8. Say, Say, Say - Paul McCartney and Michael Jackson
I bet this may be the biggest regret of McCartney’s illustrous career. The song is OK at best. The video is corny as hell and Michael Jackson behaves like some 12 year hanging out with his grandfather the whole time. Although Jackson then turned around and burned McCartney by buying all of the Beatles catalogue when they came up for sale. How is it someone shoots John Lennon and Michael Jackson walks around and no one has even grazed him.
7. Wham - Wake Me Up Before You Go-GO
Yeah this is two guys wearing short-shorts and nobody once stopped to wonder if they might be gay. Real big shock when George Michael gets arrested trying to troll for sex in a bathroom. Seriously though, this video sucks.
6. REM - Losing My Religion
I love this song. I hate this video. It's stretching to mean something. It's really wants to be important. It's ends up being campy. I know there's probably a lot that I don't get, but that's not good because I am probably more intelligent than the target audience for most music videos.
5. Tom Petty and the Heartbreakers - Free Fallin’

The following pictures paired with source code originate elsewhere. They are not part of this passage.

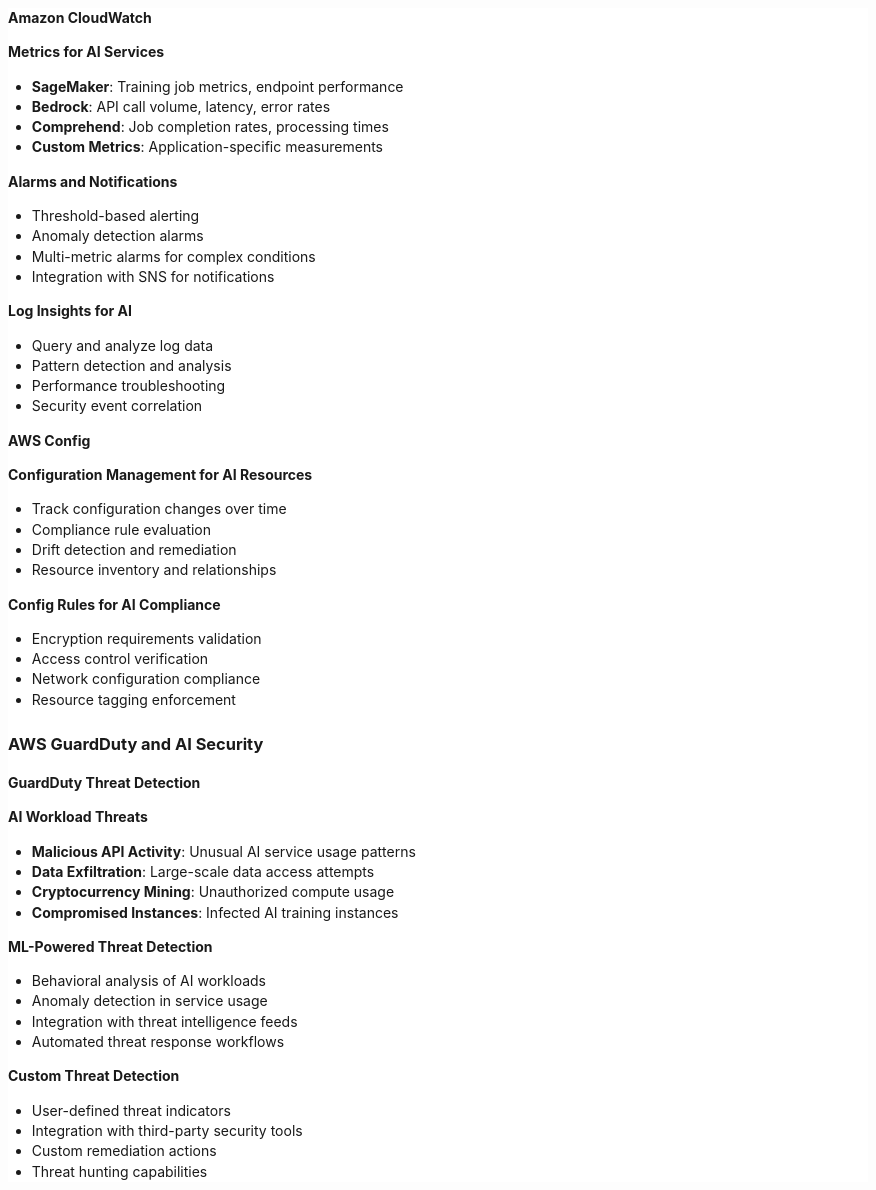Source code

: **Amazon CloudWatch**

**Metrics for AI Services**
- **SageMaker**: Training job metrics, endpoint performance
- **Bedrock**: API call volume, latency, error rates
- **Comprehend**: Job completion rates, processing times
- **Custom Metrics**: Application-specific measurements

**Alarms and Notifications**
- Threshold-based alerting
- Anomaly detection alarms
- Multi-metric alarms for complex conditions
- Integration with SNS for notifications

**Log Insights for AI**
- Query and analyze log data
- Pattern detection and analysis
- Performance troubleshooting
- Security event correlation

**AWS Config**

**Configuration Management for AI Resources**
- Track configuration changes over time
- Compliance rule evaluation
- Drift detection and remediation
- Resource inventory and relationships

**Config Rules for AI Compliance**
- Encryption requirements validation
- Access control verification
- Network configuration compliance
- Resource tagging enforcement

### AWS GuardDuty and AI Security

**GuardDuty Threat Detection**

**AI Workload Threats**
- **Malicious API Activity**: Unusual AI service usage patterns
- **Data Exfiltration**: Large-scale data access attempts
- **Cryptocurrency Mining**: Unauthorized compute usage
- **Compromised Instances**: Infected AI training instances

**ML-Powered Threat Detection**
- Behavioral analysis of AI workloads
- Anomaly detection in service usage
- Integration with threat intelligence feeds
- Automated threat response workflows

**Custom Threat Detection**
- User-defined threat indicators
- Integration with third-party security tools
- Custom remediation actions
- Threat hunting capabilities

This video takes the song lyrics entirely too literally. Okay lets put some chick on a skateboard on a ramp and show her floating in and out of the air. Oh and here’s burned out Tom Petty pretending that his song somehow relates to the skate or die culture. Pass that doobie and maybe a better idea will come around.
4. Bruce Springsteen - Dancing in the Dark
This is the video that introduced the world to Courtney Cox and told the that even she can’t teach the Boss how not to dance like a retard on crack. This video gets cred for finding a future TV “star” but watch the rest of it. I mean she overacts. He over dances. And my stomach over turns.
3. Guns ‘n Roses - November Rain
Maybe I am dumb because I used to love this video but as I got to thinking more about this video it really has no point. You can tell me all about this being part two of a video triology with “Don’t Cry” and “Estranged” being the bookends, but this thing is just a string of cliches. Although, I still love the scene of Slash walking out of church into the desert and jamming his solo.
2. R. Kelly - Trapped in the Closet
All I can say about this video is that why couldn’t they have trapped him in a cell away from a recording machine rather than a closet. I saw this and then I saw that the “music video” channels were really trying to sell this as good. Ugh. The worst kind of video. One that the industry is selling me. I just hope there were no underage girls in that closet or they’ll get whizzed on.
1. Michael Jackson - Black and White
As much as Thriller established Jackson as the King of Pop, this video pushed him beyond the realm reason and right into the world weird. This was supposed to be some kind of uniting tune and song, but the major stars in it are Jackson (trying real hard to white), McCauley Culkin (casper the ghost white and like 10 years old) and Norm from Cheers (who’s neither funny nor relevant without a beer resting in his palm). Plus there’s the bizarred last few minutes of Jackson trashing a car, which I guess is the symbolization of racism. Damn General Motors.